If it all seems a little convoluted, I thought so too. This was a complicated story, and I found it a little work to keep up.

On the other hand, I was intrigued to see the Perry Mason characters in a pre-Raymond Burr light. I’ve often read that author Gardner rarely described his characters, but this book was richer in character description than most. And it contradicts the later TV portrayals. I wonder if Gardner didn’t make it a point to eliminate descriptions after the show started, in order to promote it.

Perry Mason was, we are informed here, a tall man. I don’t think Raymond Burr was notably tall. (I remember reading, in one short story, that Mason was slender-waisted. Definitely not true of Burr.) Mason and his secretary Della Street also seemed much more romantically involved here than they would on TV.

We’re told here that Hamilton Burr was a big, bullish man. Not much like William Talman.

Lieutenant Tragg, the police detective, was the greatest surprise. He’s a young man, we’re told here, and well-dressed. The TV casting people definitely went another way with Ray Collins.

I found the final solution of the book pretty complicated, and Mason’s choice for explaining it all a little disappointing. Nevertheless, The Case of the Careless Kitten was professionally written and highly readable.

‘Barrier Island,’ by John D. MacDonald

John D. MacDonald, who had a business degree, occasionally strayed from conventional mystery scenarios to write a business story. I don’t think Barrier Island was a publishing blockbuster, but MacDonald had the clout to get it published, and it’s effective.

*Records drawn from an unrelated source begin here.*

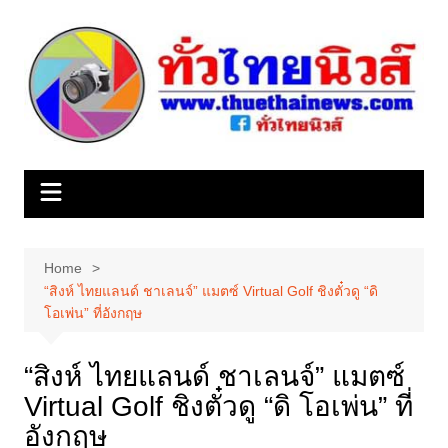
Skip
to
content
Home
“สิงห์ ไทยแลนด์ ชาเลนจ์” แมตซ์ Virtual Golf ชิงตั๋วดู “ดิ
โอเพ่น” ที่อังกฤษ
“สิงห์ ไทยแลนด์ ชาเลนจ์” แมตซ์
Virtual Golf ชิงตั๋วดู “ดิ โอเพ่น” ที่
อังกฤษ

Our hero is Wade Rowley, a real estate broker on the Mississippi Gulf Coast. He has a partner, Bern Gibbs. Bern is an old friend, but their different business styles (and willingness to skirt legalities) are beginning to strain their association. Wade is especially concerned about a recent deal Bern took them into with Tucker Loomis, a swashbuckling local property developer. Bern assisted Tucker with land purchases for an extravagant new development on a barrier island. But now the government is seizing the island for environmental protection, and Tucker is suing for lost profits. Wade has a sneaking suspicion that the whole thing was a scam from the start. Tuck Loomis must have known the island was fragile and unstable. He probably leveraged his assets to buy up the land cheap so he could profit big from the government settlement.

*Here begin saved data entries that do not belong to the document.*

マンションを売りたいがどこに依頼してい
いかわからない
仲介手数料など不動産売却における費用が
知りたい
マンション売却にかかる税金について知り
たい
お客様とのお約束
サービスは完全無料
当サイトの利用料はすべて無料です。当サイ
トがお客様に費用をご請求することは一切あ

Wade goes to visit one of the “property owners” listed in the development records, and discovers that the man is both poor and a Loomis employee. So he goes to a friend in the government and gives him the information, just in case the whole thing blows up on them. When Bern finds out about that, they get in a fight and agree to dissolve their partnership.

But that’s all before a murder happens.

Barrier Island was John D. MacDonald’s last novel, published in 1986. It reflects the author’s long-standing concern for environmental preservation, as well as (I suspect) the influence of the “Dynasty”-style prime time soap operas that were popular at the time. There was the same fascination here with the lifestyles and peccadillos of the rich, but at its heart the story is a morality tale. All the main characters are fully fleshed out, and even when we don’t like them. we’re permitted to observe their motivations, which are not always base.

Barrier Island wasn’t John D. MacDonald at the top of his game, but he was incapable of writing a bad story. Cautions for adult situations.